⟨

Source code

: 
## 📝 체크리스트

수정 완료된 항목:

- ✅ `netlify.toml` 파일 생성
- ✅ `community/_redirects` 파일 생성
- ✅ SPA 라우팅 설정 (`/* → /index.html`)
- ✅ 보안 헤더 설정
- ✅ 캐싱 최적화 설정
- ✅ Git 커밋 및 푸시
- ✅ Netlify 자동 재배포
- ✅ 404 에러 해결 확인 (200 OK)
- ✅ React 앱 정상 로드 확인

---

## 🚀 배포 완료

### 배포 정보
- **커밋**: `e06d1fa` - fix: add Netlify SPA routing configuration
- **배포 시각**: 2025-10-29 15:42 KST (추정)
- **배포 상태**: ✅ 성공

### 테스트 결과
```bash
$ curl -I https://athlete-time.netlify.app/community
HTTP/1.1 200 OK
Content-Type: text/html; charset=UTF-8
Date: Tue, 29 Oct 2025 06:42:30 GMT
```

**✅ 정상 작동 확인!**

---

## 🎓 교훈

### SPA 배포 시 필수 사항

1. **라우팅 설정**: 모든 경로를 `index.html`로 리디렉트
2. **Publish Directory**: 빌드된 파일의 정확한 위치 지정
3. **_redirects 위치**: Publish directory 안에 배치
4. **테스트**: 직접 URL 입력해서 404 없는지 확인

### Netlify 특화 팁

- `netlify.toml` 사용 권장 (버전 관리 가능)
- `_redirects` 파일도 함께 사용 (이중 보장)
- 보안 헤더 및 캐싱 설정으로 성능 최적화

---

⟩
⟨

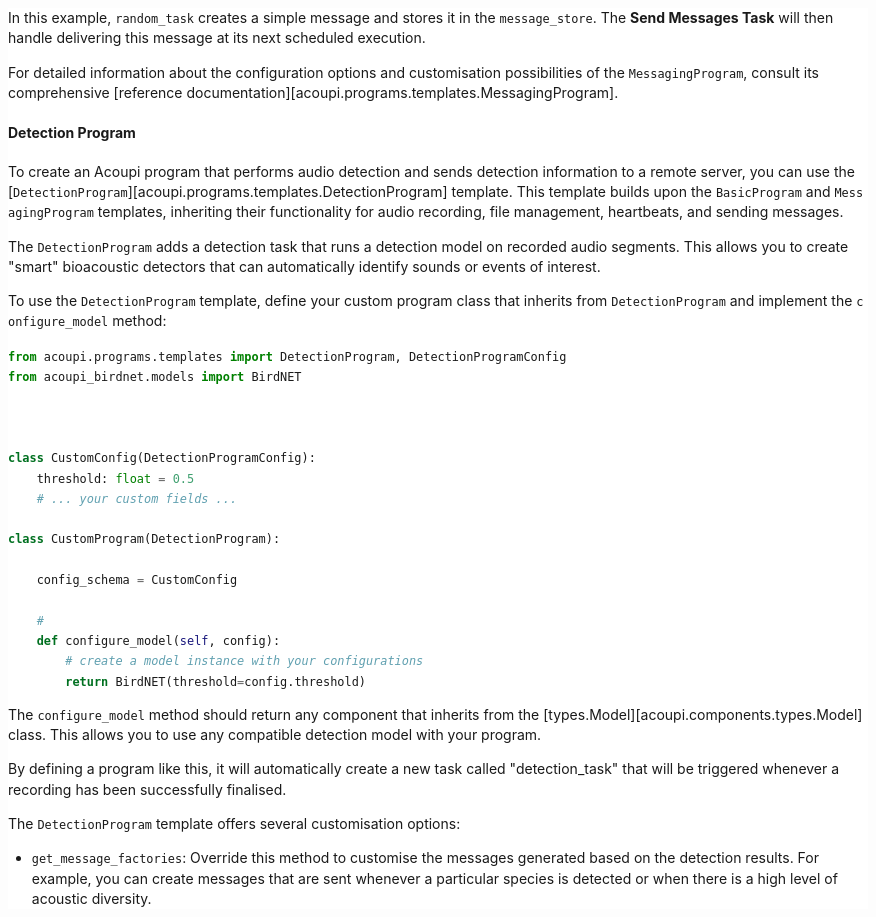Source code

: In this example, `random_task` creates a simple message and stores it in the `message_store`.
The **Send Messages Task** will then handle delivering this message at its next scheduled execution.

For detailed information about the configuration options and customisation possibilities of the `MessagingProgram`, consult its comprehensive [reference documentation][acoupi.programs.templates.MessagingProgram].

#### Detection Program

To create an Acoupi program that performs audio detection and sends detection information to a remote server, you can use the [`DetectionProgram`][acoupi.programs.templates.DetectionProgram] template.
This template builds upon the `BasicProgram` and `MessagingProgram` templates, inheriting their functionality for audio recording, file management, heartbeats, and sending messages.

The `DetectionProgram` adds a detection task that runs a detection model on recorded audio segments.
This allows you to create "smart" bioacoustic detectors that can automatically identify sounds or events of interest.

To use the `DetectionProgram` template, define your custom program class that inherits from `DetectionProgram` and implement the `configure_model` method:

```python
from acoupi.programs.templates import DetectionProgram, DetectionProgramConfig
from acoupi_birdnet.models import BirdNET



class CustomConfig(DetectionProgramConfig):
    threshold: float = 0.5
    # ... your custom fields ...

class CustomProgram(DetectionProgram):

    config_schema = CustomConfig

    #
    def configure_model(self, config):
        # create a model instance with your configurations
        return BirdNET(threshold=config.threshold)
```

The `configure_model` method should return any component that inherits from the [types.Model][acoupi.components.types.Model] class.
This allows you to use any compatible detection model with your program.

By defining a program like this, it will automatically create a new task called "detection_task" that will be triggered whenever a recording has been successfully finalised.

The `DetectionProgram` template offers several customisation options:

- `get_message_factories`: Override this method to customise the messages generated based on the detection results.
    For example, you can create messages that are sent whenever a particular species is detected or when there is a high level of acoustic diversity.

⟩

| Exercise |
When a line in the material above includes the word "html", copy that line.

| Answer section |
- ✅ SPA 라우팅 설정 (`/* → /index.html`)
Content-Type: text/html; charset=UTF-8
1. **라우팅 설정**: 모든 경로를 `index.html`로 리디렉트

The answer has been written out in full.